In Steven Pinker’s book Better Angels of Our Nature, he notes that
Probability is a matter of perspective. Viewed at sufficiently close
range, individual events have determinate causes. Even a coin flip can
be predicted from the starting conditions and the laws of physics, and
a skilled magician can exploit those laws to throw heads every time.
Yet when we zoom out to take a wide-angle view of a large number of
these events, we are seeing the sum of a vast number of causes that
sometimes cancel each other out and sometimes align in the same
direction. The physicist and philosopher Henri Poincare explained
that we see the operation of chance in a deterministic world either
when a large number of puny causes add up to a formidable effect, or
when a small cause that escapes our notice determines a large effect
that we cannot miss. In the case of organized violence, someone may
want to start a war; he waits for the opportune moment, which may or
may not come; his enemy decides to engage or retreat; bullets fly;
bombs burst; people die. Every event may be determined by the laws of
neuroscience and physics and physiology. But in the aggregate, the
many causes that go into this matrix can sometimes be shuffled into
extreme combinations. (p. 209)
I am particularly interested in the bolded sentence, but I give the rest for context. My question: are there statistical ways of describing the two processes that Poincare described? Here are my guesses:
1) “A large number of puny causes add up to a formidable effect.” The “large number of causes” and “add up” sound to me like the central limit theorem. But in (the classical definition of) the CLT, the causes need to be random variables, not deterministic effects. Is the standard method here to approximate these deterministic effects as some sort of random variable?

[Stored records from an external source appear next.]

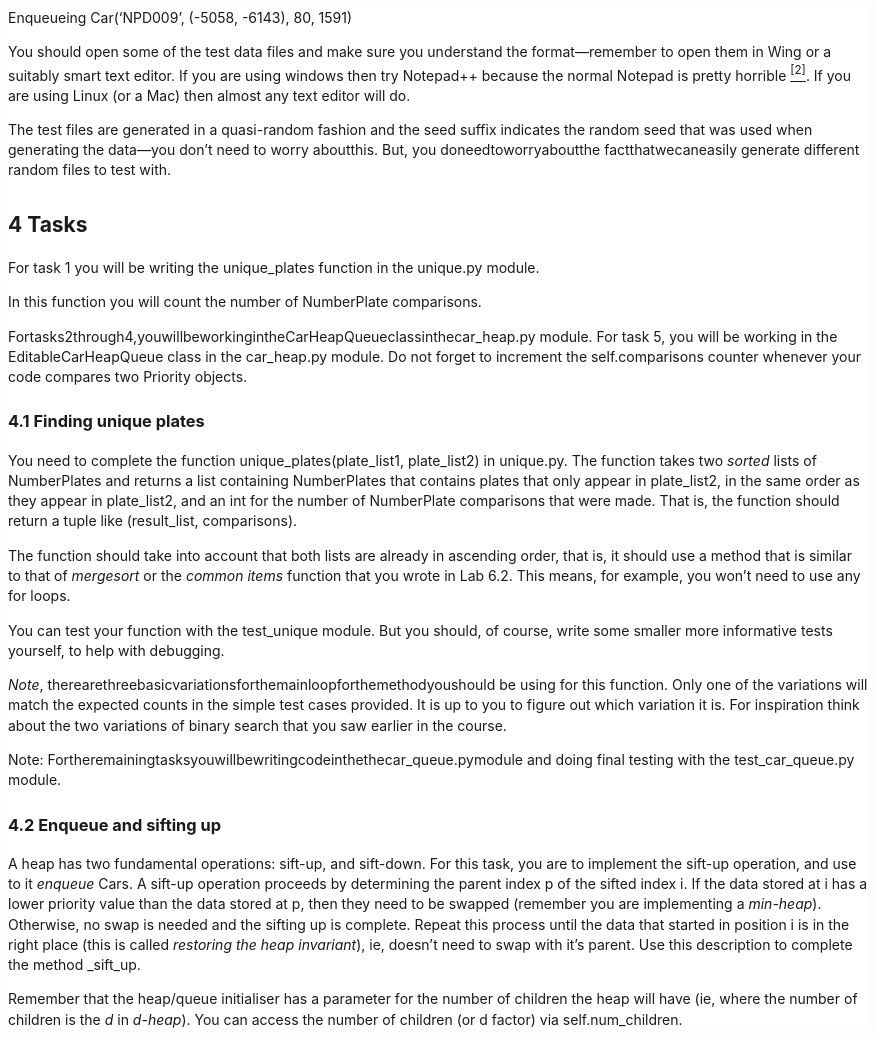 Enqueueing Car(‘NPD009’, (-5058, -6143), 80, 1591)

You should open some of the test data files and make sure you understand the format—remember to open them in Wing or a suitably smart text editor. If you are using windows then try Notepad++ because the normal Notepad is pretty horrible <a href="#_ftn2" name="_ftnref2"><sup>[2]</sup></a>. If you are using Linux (or a Mac) then almost any text editor will do.

The test files are generated in a quasi-random fashion and the seed suffix indicates the random seed that was used when generating the data—you don’t need to worry aboutthis. But, you doneedtoworryaboutthe factthatwecaneasily generate different random files to test with.

<h2>4         Tasks</h2>

For task 1 you will be writing the unique_plates function in the unique.py module.

In this function you will count the number of NumberPlate comparisons.

Fortasks2through4,youwillbeworkingintheCarHeapQueueclassinthecar_heap.py module. For task 5, you will be working in the EditableCarHeapQueue class in the car_heap.py module. Do not forget to increment the self.comparisons counter whenever your code compares two Priority objects.

<h3>4.1          Finding unique plates</h3>

You need to complete the function unique_plates(plate_list1, plate_list2) in unique.py. The function takes two <em>sorted </em>lists of NumberPlates and returns a list containing NumberPlates that contains plates that only appear in plate_list2, in the same order as they appear in plate_list2, and an int for the number of NumberPlate comparisons that were made. That is, the function should return a tuple like (result_list, comparisons).

The function should take into account that both lists are already in ascending order, that is, it should use a method that is similar to that of <em>mergesort </em>or the <em>common items </em>function that you wrote in Lab 6.2. This means, for example, you won’t need to use any for loops.

You can test your function with the test_unique module. But you should, of course, write some smaller more informative tests yourself, to help with debugging.

<em>Note</em>, therearethreebasicvariationsforthemainloopforthemethodyoushould be using for this function. Only one of the variations will match the expected counts in the simple test cases provided. It is up to you to figure out which variation it is. For inspiration think about the two variations of binary search that you saw earlier in the course.

Note: Fortheremainingtasksyouwillbewritingcodeinthethecar_queue.pymodule and doing final testing with the test_car_queue.py module.

<h3>4.2          Enqueue and sifting up</h3>

A heap has two fundamental operations: sift-up, and sift-down. For this task, you are to implement the sift-up operation, and use to it <em>enqueue </em>Cars. A sift-up operation proceeds by determining the parent index p of the sifted index i. If the data stored at i has a lower priority value than the data stored at p, then they need to be swapped (remember you are implementing a <em>min-heap</em>). Otherwise, no swap is needed and the sifting up is complete. Repeat this process until the data that started in position i is in the right place (this is called <em>restoring the heap invariant</em>), ie, doesn’t need to swap with it’s parent. Use this description to complete the method _sift_up.

Remember that the heap/queue initialiser has a parameter for the number of children the heap will have (ie, where the number of children is the <em>d </em>in <em>d-heap</em>). You can access the number of children (or d factor) via self.num_children.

2) “A small cause that escapes our notice determines a large effect that we cannot miss.” It seems to me like you could think of this as some sort of hidden Markov model. But the (unobservable) state transition probabilities in an HMM are just that, probabilities, which is by definition once again not deterministic.
Interesting thought (+1).
In cases 1) and 2), the problem is the same: we do not have complete information. And probability is a measure of the lack of information.
1) The puny causes may be purely deterministic, but which particular causes operate is impossible to know by a deterministic process. Think of molecules in a gaz. The laws of mechanics apply, so what is random here? The information hidden to us: where is which molecule with what speed. So the CLT applies, not because there is randomness in the system, but because there is randomness in our representation of the system.
2) There is a time component in HMM that is not necessarily present in this case. My interpretation is the same as before, the system may be non random, but our access to its state has some randomness.
EDIT: I don’t know if Poincare was thinking of a different statistical approach for these two cases. In case 1) we know the varialbes, but we cannot measure them because there are too many and they are too small. In case 2) we don’t know the variables. Both ways, you end up making assumptions and modeling the observable the best we can, and quite often we assume Normality in case 2).
But still, if there was one difference, I think it would be emergence. If all systems were determined by sums of puny causes then all random variables of the physical world would be Gaussian. Clearly, this is not the case. Why? Because scale matters. Why? Because new properties emerge from interactions at smaller scale, and these new properties need not be Gaussian. Actually, we have no statistical theory for emergence (as far as I know) but maybe one day we will. Then it will be justified to have different statistical approaches for cases 1) and 2)